Symphonie pour un homme seul

07.01.2016
En 1966, Maurice Béjart a chorégraphié la Symphonie pour un homme seul au Palais des Papes au Festival d'Avignon.

En 1966, Maurice Béjart a chorégraphié la Symphonie pour un homme seul au Palais des Papes au Festival d'Avignon.

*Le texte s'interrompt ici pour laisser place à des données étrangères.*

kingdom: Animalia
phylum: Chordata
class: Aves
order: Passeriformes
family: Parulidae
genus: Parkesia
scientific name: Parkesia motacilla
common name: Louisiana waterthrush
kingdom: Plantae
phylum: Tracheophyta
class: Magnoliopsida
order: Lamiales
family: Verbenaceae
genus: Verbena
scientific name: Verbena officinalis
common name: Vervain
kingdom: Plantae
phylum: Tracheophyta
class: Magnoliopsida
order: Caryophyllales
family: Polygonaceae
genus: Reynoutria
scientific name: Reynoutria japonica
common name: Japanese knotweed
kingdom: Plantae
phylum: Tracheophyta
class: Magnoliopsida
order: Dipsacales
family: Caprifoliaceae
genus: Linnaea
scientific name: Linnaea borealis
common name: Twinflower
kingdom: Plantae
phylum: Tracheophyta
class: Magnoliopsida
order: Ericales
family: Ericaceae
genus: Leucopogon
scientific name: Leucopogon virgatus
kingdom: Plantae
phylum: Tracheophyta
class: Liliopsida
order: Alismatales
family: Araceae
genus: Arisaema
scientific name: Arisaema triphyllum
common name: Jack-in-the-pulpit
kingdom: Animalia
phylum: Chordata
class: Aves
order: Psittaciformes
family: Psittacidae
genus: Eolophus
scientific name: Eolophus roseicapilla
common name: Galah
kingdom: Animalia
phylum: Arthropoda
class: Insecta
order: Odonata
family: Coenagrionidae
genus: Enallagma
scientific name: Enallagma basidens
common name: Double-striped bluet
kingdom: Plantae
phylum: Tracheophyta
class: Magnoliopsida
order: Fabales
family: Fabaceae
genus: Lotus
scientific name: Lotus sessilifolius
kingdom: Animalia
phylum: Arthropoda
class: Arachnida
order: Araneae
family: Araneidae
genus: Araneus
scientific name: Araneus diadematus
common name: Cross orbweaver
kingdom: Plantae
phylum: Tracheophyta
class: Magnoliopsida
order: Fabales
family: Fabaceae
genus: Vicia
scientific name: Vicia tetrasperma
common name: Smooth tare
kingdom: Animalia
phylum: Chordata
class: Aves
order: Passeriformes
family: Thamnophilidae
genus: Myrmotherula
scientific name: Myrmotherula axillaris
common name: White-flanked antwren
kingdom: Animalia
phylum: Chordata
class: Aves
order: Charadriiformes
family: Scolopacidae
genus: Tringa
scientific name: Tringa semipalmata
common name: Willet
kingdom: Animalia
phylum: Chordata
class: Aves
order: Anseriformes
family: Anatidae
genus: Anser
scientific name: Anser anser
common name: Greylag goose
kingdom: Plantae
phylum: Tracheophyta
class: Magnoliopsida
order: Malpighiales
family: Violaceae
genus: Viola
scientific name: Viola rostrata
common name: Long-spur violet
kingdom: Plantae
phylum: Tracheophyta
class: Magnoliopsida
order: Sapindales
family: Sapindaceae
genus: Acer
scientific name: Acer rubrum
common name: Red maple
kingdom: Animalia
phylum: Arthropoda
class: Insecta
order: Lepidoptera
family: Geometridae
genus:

La « Symphonie pour un homme seul », ou l’écoute réinventée, par Karine Le Bail

Le 18 mars 1950, dans la belle salle de l’École Normale de Musique, rue Cardinet à Paris, Pierre Schaeffer retient son souffle : le « premier concert avoué de musique concrète » va bientôt commencer, avec au programme la création de la Symphonie pour un homme seul, que l’ingénieur-musicien a composée à quatre mains avec Pierre Henry, tout jeune homme encore, à peine sorti du Conservatoire de Musique de Paris. Depuis plusieurs années déjà, Schaeffer mène des expérimentations sonores dans un petit studio de la Radiodiffusion française niché au cœur de Saint-Germain-des-Prés. En 1948, la découverte de sons immobilisés sur le sillon fermé d’un disque souple a marqué un tournant radical : des sons « purs », tel qu’en eux-mêmes, dont la répétition fait oublier qu’il s’agit d’un train, ou dont l’attaque coupée rend méconnaissable un son de cloche, au point qu’il fait soudain penser à un hautbois… Ce nouvel objet sonore, « ni son musical, ni bruit », Schaeffer l’a nommé « Musique concrète », soit une nouvelle façon de penser la musique en manipulant concrètement en studio des disques souples sur lesquels sont enregistrés des fragments sonores.

Dans la salle, au premier rang des fauteuils d’orchestre, « l’inventeur » de la musique concrète s’est glissé derrière une sorte de pupitre équipé de potentiomètres et d’un mélangeur. Schaeffer réalise enfin son rêve d’une écoute invisible, avec sur la scène, occupant « assez témérairement le cercle magique où l’on est accoutumé de voir vibrer les cordes, siffler les archets, battre les anches sous la baguette inspirée du chef d’orchestre », de simples tourne-disques disposés entre deux haut-parleurs. Comme autrefois les avant-gardes historiques – dont les futuristes avec leurs « concerts de bruits directs » –, il entrevoit un chahut magnifique, « une véritable bataille, une de ces polémiques qui consolident les découvertes ». Rien de tout cela ne se produira.

La Symphonie pour un homme seul, avec « ces terribles pas dans l’escalier, ces coups frappés à la porte, qui venaient tout droit des terreurs de la Gestapo », entre en phase avec les souvenirs de la guerre et le sentiment de l’isolement des hommes parmi les choses. Avec son « “piano préparé” d’après Cage, magnifiquement revu par Pierre Henry », ses « souffles rauques », ses « onomatopées figurant la bataille exténuée des couples et des armées », elle figure bien, comme l’écrira Schaeffer, l’homme qui fait « feu de tout bois pour rire de ses propres malheurs ». La Symphonie pour un homme seul fera plusieurs fois le tour du monde grâce au ballet de Maurice Béjart. La musique concrète de Schaeffer et Henry a suggéré au chorégraphe des gestes nouveaux, traduisant dans un langage superbement dru, expressionniste, l’angoisse de l’homme face à la foule. D’autres ballets fameux suivront, nés de la collaboration entre Béjart et Pierre Henry, qu’il s’agisse de La Reine verte, de Haut Voltage et puis bien sûr de la Messe pour le temps présent avec son célèbre Psyché Rock, œuvre sans cesse réinvestie par des créateurs venus de toutes les scènes, comme le chorégraphe Hervé Robbe en janvier 2016, à la Philharmonie de Paris.

( Les citations de Pierre Schaeffer proviennent de À la recherche d’une musique concrète et des Antennes de Jericho)

 

Karine Le Bail est historienne (CNRS / EHESS) et productrice de l’émission « À pleine voix » sur France Musique.